Effective January 1, 2012, California employers are required to continue to maintain and pay their share of premium costs for group health coverage for female employees on pregnancy disability leave -- for up to four months. In certain circumstances, this could significantly increase the period of time the employer pays for the continued coverage. On its face, the law applies to self-funded plans as well as insured plans.

On October 6, 2011, California enacted a new law (SB 299) requiring employers to continue to provide and pay their share of the premiums for continued group health care coverage for employees on pregnancy disability leave. Under existing California law, employers are required to grant up to four months of medical leave due to pregnancy disability.
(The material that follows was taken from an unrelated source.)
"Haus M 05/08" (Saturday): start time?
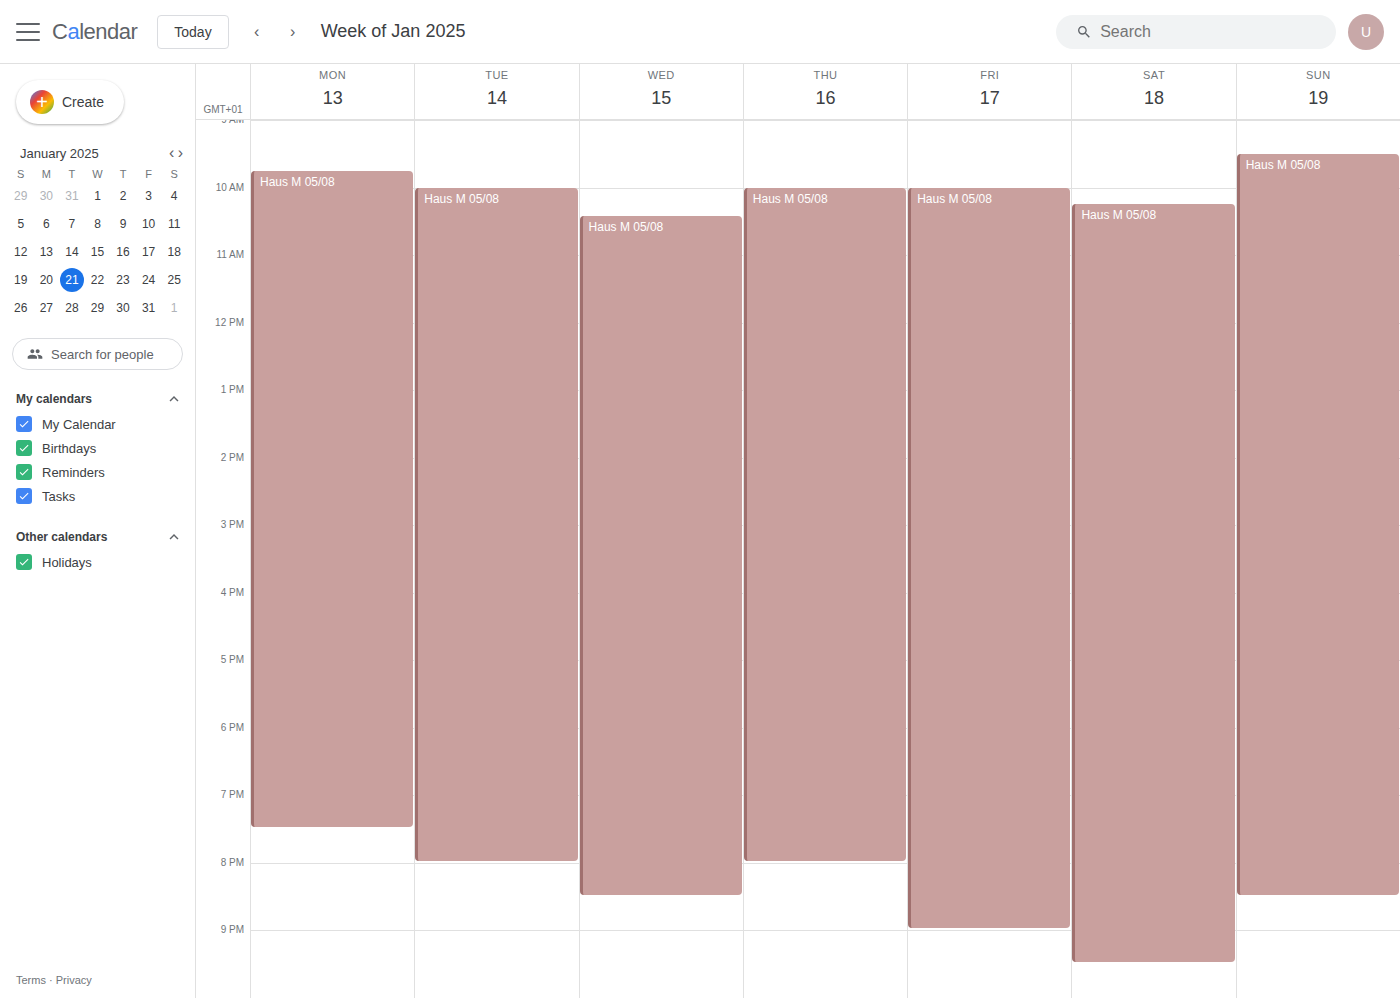
10:15 AM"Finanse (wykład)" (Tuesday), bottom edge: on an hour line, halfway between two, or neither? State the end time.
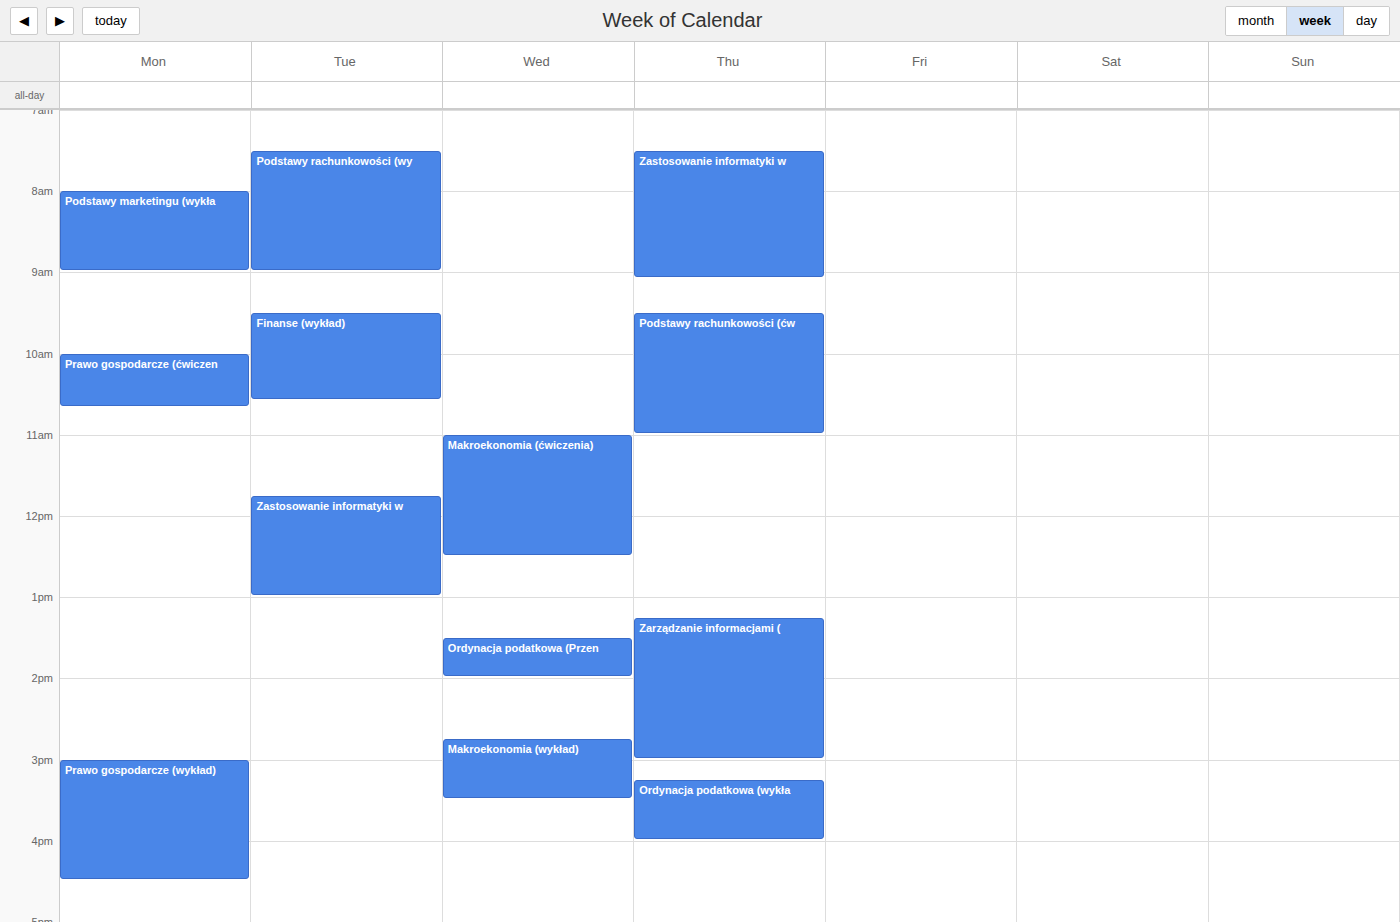
10:35 AM -- neither: 35 minutes below the 10 AM line and 25 minutes above the 11 AM line.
Previously, an employer was required to continue to provide and pay for continued group health insurance only if (i) it did so for employees on other types of disability leave, or (ii) it was required to do so under the Family Medical Leave Act (FMLA) or the California Family Rights Act (CFRA). Similar to FMLA an employer may seek to recover the amounts it paid for such continued group health care coverage if the employee fails to return to work at the end of her pregnancy disability leave (unless she fails to return for medical reasons or circumstances beyond her control).

This new requirement could significantly increase employers’ liability for paid health care benefits:

  • Extending FMLA period of coverage: Even for employers accustomed to providing and paying for coverage during FMLA leave, this law extends the period of coverage from 12 weeks to four months;
  • It applies to leave that doesn’t qualify for FMLA: Pregnancy disability leave is available in situations where FMLA leave is not (there’s no requirement that the employee have been employed for 1 year and completed minimum hours);
  • It applies to small employers: It applies to employers with five or more employees (FMLA applies to employers with 50 or more employees);
  • An employee could get 7 months of coverage in a 12 month period: If the employee is not eligible for FMLA leave when the pregnancy disability leave commences, and later becomes eligible for FMLA leave, the continued benefits under the FMLA appear to be in addition to the continued benefits prior to the FMLA leave; and

Since the new law is written to require continued coverage under all group health plans, self-insured as well as insured, expect an ERISA preemption challenge to the enforcement of this new law against employers with self-insured plans.